**DOCUMENT EXCERPT:**

Thank you in advance.

"I understand that the author has redeclared *time_ptr as a pointer to unsigned char, but how did it manage to become an array (character array, I think)?"

Pointers point to memory. Memory is an array of bytes. How many bytes a pointer points to depends on the interpretation (type) of the thing pointed at. Beyond that simple fact the compiler doesn't do bounds checking in C/C++. So in essence EVERY pointer is a pointer to an array of elements of the type the pointer points at. So pointer to unsigned char is a pointer to an array of single byte chars. A pointer to a structure is a pointer to an array of elements that are each as long as one structure's size.

So a pointer to a single structure IS a pointer to an array of size 1. Nothing in the language prevents the code from being bad and trying to access an element at the next location.

This is both the power and curse of pointers. And the source of many bugs and security problems in C/C++. It's also why you can do a lot of cool things in the language efficiently.

"With great power comes great responsibility."

So this code interprets the struct pointer first as an array of bytes and prints the hex dump, then as an array of integers. When processing the pointer as a int*, the single increment operation moves by 4 bytes.

Hence the first element is 0x00000018 (little endian for the 4 bytes: 18 00 00 00). 0x18 hex is 24.

The second integer is 0x00000016 (little endian for 16 00 00 00) = 22.

Etc.

Note that the int* moves by 4 bytes because in your particular compiler, sizeof(int) == 4 . "int" is a special type and can change size based on your compiler. If you had a different compiler (say for an embedded micro controller), then sizeof(int) might be 2 and the integers would print out as 24, 0, 22 (assuming the exact same memory block).

Is the size of C "int" 2 bytes or 4 bytes?

=== in response to comment ===

"(Accidentally commented somewhere else) Thank you for your answer. However, there is one thing which seems a bit unclear. Let's say I have a pointer to a char 'c'. Is the pointer now a pointer to a char array of size 1?

YES. A byte array of one byte.

**Records from a dataset:**
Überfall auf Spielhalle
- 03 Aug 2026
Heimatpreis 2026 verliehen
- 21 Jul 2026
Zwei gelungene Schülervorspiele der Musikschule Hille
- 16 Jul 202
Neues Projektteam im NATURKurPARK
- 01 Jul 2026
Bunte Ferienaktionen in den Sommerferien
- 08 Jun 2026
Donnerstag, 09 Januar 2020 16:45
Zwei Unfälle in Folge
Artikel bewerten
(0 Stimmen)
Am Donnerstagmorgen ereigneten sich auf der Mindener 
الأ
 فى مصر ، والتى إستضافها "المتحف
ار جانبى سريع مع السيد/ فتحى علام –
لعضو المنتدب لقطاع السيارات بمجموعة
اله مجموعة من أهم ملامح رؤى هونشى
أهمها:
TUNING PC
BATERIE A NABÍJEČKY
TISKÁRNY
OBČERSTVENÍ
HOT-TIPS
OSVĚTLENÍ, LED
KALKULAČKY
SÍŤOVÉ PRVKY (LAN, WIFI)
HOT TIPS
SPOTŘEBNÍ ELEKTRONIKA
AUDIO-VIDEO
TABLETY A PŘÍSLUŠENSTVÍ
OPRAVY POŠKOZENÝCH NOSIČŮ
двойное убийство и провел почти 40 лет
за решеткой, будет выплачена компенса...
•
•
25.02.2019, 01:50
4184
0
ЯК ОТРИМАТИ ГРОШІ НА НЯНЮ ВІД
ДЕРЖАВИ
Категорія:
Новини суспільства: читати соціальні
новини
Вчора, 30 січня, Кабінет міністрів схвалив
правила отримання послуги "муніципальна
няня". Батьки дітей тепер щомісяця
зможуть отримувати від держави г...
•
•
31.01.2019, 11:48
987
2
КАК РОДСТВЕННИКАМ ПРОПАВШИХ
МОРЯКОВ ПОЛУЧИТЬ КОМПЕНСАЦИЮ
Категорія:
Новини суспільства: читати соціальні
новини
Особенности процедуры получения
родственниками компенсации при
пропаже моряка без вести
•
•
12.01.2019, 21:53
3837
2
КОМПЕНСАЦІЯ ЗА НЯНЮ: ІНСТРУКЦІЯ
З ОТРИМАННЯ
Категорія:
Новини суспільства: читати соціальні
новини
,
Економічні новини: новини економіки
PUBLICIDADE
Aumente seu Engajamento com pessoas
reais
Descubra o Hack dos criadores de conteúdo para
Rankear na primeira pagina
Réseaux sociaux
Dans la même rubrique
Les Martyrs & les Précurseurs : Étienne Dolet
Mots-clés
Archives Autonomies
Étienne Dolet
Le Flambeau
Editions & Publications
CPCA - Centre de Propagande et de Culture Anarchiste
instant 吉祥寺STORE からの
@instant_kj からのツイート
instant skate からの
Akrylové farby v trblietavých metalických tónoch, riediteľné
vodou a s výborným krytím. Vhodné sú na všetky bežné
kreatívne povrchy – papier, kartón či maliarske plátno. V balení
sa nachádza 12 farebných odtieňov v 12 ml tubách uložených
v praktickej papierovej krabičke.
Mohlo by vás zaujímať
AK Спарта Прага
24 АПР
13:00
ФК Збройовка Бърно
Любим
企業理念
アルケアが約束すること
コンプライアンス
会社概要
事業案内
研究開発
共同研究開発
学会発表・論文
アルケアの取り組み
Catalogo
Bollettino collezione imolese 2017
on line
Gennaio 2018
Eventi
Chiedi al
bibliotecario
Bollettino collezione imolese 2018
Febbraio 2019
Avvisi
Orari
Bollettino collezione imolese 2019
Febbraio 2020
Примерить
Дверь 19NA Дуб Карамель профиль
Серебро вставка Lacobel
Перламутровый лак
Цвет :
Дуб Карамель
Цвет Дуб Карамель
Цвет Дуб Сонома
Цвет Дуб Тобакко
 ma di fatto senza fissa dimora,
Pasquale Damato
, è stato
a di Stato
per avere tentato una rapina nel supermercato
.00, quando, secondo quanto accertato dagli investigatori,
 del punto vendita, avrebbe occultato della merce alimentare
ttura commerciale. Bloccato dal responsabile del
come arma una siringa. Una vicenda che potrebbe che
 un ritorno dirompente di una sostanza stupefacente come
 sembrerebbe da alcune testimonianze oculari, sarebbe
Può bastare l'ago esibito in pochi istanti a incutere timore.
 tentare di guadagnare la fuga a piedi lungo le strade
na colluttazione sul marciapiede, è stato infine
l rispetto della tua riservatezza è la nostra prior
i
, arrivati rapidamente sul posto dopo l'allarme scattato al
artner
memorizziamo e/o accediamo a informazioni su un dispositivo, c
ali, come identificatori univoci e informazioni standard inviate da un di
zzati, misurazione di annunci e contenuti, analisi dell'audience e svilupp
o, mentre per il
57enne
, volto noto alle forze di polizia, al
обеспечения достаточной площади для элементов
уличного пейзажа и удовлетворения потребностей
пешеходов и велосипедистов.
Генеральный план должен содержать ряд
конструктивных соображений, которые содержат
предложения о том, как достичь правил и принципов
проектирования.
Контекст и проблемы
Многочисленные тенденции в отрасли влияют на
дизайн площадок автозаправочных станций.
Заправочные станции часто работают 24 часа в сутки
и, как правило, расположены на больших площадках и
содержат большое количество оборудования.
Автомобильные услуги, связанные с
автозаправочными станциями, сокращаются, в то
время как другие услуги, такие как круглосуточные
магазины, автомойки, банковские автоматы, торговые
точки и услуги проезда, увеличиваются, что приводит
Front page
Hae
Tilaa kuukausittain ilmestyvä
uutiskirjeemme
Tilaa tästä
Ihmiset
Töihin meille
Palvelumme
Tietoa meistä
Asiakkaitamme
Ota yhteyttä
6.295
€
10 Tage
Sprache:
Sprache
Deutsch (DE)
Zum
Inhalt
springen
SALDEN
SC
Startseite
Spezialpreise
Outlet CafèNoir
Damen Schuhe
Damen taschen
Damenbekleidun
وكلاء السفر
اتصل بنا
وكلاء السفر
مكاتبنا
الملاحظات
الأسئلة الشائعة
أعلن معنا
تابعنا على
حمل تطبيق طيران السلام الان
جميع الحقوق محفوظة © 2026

**TASKS AND EXERCISES:**
1 - Answer these questions about the C pointer discussion:
(a) What kind of checking does the compiler not do in C/C++?
(b) By how many bytes does a single increment move the pointer when it is processed as an int*?
(c) What decimal value does the second integer have?
2 - Resume the C pointer discussion from the point where it stops.
The entries have no connection to the C pointer discussion.

**ANSWER SECTION:**
1 -
(a) Bounds checking.
(b) 4 bytes.
(c) 22.

2 -
Also, just to verify, you've mentioned that a pointer to a single structure is a pointer to an array of size one.

YES, but in this case the size of a single element in the array is sizeof(mystruct) , which is likely more than a single byte.

Typecasting that pointer to a pointer to char will therefore result in the array size now being larger than 1 and being an array of bytes, responsible for the hex dump.

YES.

Hence should any pointer when typecasted in such a manner result in this nice byte breakup?

YES. This is how byte/memory dumps work.

One more thing about the sizeof(type) keyword. sizeof(type) reports the size (in bytes) of an instance of type . sizeof(variable) is equivalent to the sizeof(type-of-variable). This has a subtle behavior when variable is a pointer or array. For example:

char c = '0'   // in memory this is the single byte 0x30
char str[] = { 0x31, 0x32, 0x00 }; // an array of bytes 0x31, 0x32, 0x00

sizeof(char) == sizeof(c) == 1
sizeof(str) == 3 // compiler knows the array was initialized to 3 bytes
sizeof(p) == 4 // assuming your compiler is using 32-bit pointers.  On a 64-bit machine this would be 8.

char* p = &c;  //  note that assigning a pointer to the address of a variable requires the address-of operator (&)

sizeof(*p) == 1 // this is the size of the thing pointed to.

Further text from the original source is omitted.